Dáil debates

Tuesday, 26 February 2008

8:00 pm

Photo of Eamon RyanEamon Ryan (Dublin South, Green Party)

Local loop unbundling is in place. Eircom is advancing plans, which I welcome, to upgrade its network so it can provide higher speeds. Similarly, the cable company UPC announced it intends to spend €300 million upgrading its network, which will help to provide a competitive environment. We have a regulator with real powers and we are starting to see prices come down. Overall, telecommunications prices have come down by 15% since 1997 whereas the CPI has gone up by 45%. That will and should continue because competition should be able to drive prices down. As we use more digital services, as more people go on-line and with integration between communications technologies and the various services provided through them, it is appropriate that competitive pressures should assist in bringing speeds up and prices down.
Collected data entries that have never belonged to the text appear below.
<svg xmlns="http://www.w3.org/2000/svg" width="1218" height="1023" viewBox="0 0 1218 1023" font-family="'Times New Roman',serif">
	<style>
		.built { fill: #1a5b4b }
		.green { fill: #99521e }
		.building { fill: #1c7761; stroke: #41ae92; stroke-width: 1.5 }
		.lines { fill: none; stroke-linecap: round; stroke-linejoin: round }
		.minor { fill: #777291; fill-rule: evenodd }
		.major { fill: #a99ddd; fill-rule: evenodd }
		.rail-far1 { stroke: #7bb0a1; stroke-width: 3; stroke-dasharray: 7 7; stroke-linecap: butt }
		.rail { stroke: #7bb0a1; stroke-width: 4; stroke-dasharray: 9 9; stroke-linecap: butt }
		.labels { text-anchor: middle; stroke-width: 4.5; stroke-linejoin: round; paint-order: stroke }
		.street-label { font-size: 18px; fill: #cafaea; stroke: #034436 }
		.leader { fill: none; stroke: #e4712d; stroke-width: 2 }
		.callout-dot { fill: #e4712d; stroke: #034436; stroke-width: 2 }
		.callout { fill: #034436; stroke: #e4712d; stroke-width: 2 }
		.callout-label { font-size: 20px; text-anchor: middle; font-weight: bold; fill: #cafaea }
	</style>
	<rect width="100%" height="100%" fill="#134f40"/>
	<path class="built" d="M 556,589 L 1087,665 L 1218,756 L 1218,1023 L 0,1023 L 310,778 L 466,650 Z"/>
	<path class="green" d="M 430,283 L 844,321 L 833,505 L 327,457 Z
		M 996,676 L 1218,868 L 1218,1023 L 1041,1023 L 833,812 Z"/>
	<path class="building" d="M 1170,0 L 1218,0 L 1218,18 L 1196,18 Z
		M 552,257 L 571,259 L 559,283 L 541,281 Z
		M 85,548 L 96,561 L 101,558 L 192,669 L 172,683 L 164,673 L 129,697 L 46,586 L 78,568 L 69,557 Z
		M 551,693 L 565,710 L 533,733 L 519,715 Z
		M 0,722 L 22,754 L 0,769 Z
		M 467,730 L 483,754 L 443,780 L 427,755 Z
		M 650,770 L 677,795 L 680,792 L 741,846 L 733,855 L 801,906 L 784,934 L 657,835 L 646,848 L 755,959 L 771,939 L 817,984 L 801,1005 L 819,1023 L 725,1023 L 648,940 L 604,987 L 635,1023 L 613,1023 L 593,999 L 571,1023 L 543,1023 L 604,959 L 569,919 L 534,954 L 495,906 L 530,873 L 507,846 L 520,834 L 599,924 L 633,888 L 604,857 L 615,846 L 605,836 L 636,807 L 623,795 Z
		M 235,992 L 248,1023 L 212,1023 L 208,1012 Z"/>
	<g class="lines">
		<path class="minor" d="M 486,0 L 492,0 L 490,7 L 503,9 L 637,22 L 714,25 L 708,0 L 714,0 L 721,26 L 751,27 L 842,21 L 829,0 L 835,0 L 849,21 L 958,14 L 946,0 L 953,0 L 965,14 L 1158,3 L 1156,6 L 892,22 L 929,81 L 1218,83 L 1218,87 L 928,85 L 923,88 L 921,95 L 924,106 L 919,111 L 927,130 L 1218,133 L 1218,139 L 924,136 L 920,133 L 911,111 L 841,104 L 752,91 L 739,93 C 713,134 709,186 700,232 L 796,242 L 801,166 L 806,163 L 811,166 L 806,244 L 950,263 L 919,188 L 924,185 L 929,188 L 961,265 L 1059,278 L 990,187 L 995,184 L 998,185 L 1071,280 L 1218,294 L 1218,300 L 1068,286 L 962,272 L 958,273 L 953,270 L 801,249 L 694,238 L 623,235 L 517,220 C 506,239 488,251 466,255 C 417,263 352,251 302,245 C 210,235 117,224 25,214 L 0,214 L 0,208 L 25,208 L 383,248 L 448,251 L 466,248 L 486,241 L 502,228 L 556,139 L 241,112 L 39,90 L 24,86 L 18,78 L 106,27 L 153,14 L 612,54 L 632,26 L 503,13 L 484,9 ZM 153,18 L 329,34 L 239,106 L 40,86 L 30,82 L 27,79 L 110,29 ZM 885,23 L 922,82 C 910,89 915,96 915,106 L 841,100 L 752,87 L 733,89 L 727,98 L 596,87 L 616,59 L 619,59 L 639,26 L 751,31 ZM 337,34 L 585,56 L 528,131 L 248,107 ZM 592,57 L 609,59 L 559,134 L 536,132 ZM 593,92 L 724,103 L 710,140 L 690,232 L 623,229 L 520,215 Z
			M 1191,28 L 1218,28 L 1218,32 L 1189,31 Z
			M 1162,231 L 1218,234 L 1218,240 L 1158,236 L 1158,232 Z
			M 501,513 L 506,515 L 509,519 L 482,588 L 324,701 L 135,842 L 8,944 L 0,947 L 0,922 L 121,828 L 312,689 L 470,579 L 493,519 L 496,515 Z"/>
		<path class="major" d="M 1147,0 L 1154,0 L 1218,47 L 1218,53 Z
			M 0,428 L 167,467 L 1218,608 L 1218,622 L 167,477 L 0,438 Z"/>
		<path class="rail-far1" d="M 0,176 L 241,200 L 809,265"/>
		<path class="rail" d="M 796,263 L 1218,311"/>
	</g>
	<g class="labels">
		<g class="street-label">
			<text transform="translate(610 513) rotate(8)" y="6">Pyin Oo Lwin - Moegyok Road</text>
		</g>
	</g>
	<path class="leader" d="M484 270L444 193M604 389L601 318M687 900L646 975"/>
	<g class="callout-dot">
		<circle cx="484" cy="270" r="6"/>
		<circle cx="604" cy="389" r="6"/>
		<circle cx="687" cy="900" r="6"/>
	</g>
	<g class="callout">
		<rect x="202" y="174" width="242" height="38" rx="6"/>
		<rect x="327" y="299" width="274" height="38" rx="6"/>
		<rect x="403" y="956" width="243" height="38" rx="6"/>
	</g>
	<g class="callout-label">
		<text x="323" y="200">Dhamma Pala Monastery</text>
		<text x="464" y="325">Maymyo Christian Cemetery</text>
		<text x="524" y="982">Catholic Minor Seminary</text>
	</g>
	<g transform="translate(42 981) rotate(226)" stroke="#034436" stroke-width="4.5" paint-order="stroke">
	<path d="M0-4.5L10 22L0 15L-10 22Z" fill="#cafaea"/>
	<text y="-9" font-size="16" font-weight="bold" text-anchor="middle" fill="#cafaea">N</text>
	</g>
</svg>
It is crucial that we be able to get to the real debate, which is what our bandwidth speeds and pricing should be. We need to get beyond the problem of certain parts of the country not having broadband availability. For that reason I am keen to progress, with urgency, the national broadband scheme which provides a mechanism whereby the State can work with industry to ensure service is provided in particular areas where the market is unable to deliver it. We are in the middle of a competitive process, and that is one of the sensitivities in terms of what we can discuss in the debate. We must be careful when we have a competitive auctioning system. Four candidate companies pre-qualified and three companies — Eircom, BT and Hutchinson 3G — are engaged in a competitive tendering process. Basic standards are set out which the company must provide, for example, 1Mbps broadband connection with 48:1 contention ratio.

However, this is not a fixed competitive tendering process. We are looking to companies to ramp up what they can do and be ambitious about what they can provide in future upgrades. That process is due to be completed with a contract signed at the end of June, and the company rolling it out after that. If any areas are not covered, we will return to the issue. Our process is to set out a map of the country, accepting that it can change and that areas may or may not have service depending on whether operators do what they said would do. If an area is not covered by 1 July, it will be included in the scheme. We must have ubiquitous coverage so no part of the country is left behind. Then we will move on to the future challenges.

Future challenges are also opportunities. There is an opportunity to develop new services, such as voice over Internet, telephone services via broadband, video on demand, gaming and a range of public services. We must move towards a new generation network telecommunications system that can provide those services and to do it in a way where supply of bandwidth is ahead of demand. It is difficult to be exact about what speed will be required. The international experience is that it is far from clear which market demand applications will come and in what time that will make the commercial case for broadband speeds. Our broad aim should be to ensure that we at least do not have a restriction on the roll-out of the application. That will require us to have much faster speeds across the country on a wide range basis and in all areas of our society, not just in the areas where people can commercially afford it.

I have no problem with the various measures set out for providing proper ducting. Our policy formulation sets out exactly what are those measures. I disagree with Deputy Coveney who said the motion might be too long; if anything we could go further. However, we cannot set out a complete strategy here within the confines of a Private Member's motion.